## Activity
Without the pictures, retype exactly the lines from the top of the entries below through the line that contains "middle dip: (84, 132)".

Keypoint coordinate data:

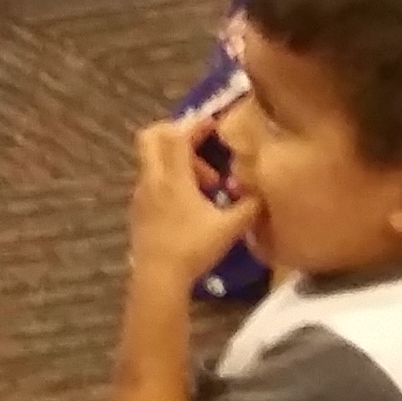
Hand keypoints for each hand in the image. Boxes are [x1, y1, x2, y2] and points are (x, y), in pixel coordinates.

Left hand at [124, 113, 256, 293]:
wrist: (157, 276)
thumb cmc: (193, 248)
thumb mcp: (230, 227)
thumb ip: (250, 206)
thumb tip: (263, 192)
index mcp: (172, 178)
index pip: (176, 136)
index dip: (194, 124)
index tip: (213, 124)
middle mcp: (151, 179)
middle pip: (151, 138)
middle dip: (177, 134)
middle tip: (203, 147)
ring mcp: (140, 193)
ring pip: (154, 160)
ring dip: (180, 162)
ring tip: (208, 185)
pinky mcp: (138, 207)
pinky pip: (153, 179)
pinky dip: (171, 178)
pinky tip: (192, 201)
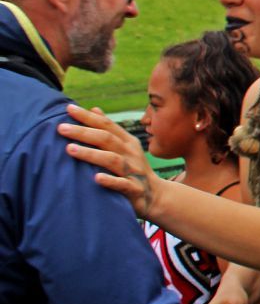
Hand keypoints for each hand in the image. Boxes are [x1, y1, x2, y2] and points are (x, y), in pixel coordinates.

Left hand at [60, 103, 158, 218]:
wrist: (155, 196)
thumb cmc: (133, 169)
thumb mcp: (126, 146)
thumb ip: (110, 130)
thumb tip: (94, 109)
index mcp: (127, 142)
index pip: (107, 125)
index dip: (88, 116)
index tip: (68, 108)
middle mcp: (131, 153)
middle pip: (107, 139)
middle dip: (84, 132)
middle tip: (61, 128)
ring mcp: (133, 171)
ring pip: (112, 159)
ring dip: (91, 154)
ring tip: (69, 149)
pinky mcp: (134, 189)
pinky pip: (122, 184)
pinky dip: (110, 181)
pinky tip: (96, 178)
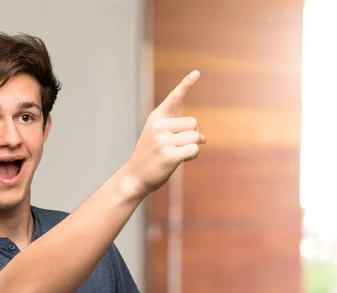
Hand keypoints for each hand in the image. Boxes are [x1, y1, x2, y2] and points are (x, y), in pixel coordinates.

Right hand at [124, 70, 205, 195]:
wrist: (134, 176)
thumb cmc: (150, 155)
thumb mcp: (158, 136)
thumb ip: (179, 131)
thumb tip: (203, 137)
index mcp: (156, 117)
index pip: (174, 97)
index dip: (187, 84)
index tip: (197, 73)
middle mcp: (159, 126)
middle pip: (193, 122)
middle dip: (194, 134)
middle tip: (182, 144)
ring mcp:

## Problem solution
Hand keypoints for each hand in the image. Boxes are [x1, y1, x2, y2] and points are (x, y), in pixel coordinates.

Left hand at [124, 113, 256, 293]:
wrist: (157, 276)
thumb cmc: (193, 248)
thumb mcp: (230, 227)
thumb ip: (250, 206)
thumb tip: (263, 192)
index mcp: (172, 178)
index pip: (176, 136)
index dip: (194, 124)
index tip: (213, 124)
middle mcp: (151, 179)
middle pip: (151, 138)
middle dip: (177, 134)
middle tip: (203, 147)
ring mcp: (140, 193)
ring pip: (154, 160)
ring dip: (180, 162)
ring tip: (208, 185)
pinky mcp: (138, 207)
pinky pip: (153, 179)
pinky dip: (171, 178)
pinky tip: (192, 201)
Hand keypoints for each hand in the image. Boxes are [x1, y1, x2, y2] and points are (x, y), in pixel coordinates.

Left hand at [60, 103, 158, 218]:
wrist: (155, 196)
thumb cmc: (133, 169)
thumb mcp: (126, 146)
thumb ip: (110, 130)
thumb tip: (94, 109)
index mcp: (127, 142)
index pip: (107, 125)
index dip: (88, 116)
index tip: (68, 108)
middle mcp: (131, 153)
middle pip: (107, 139)
middle dip: (84, 132)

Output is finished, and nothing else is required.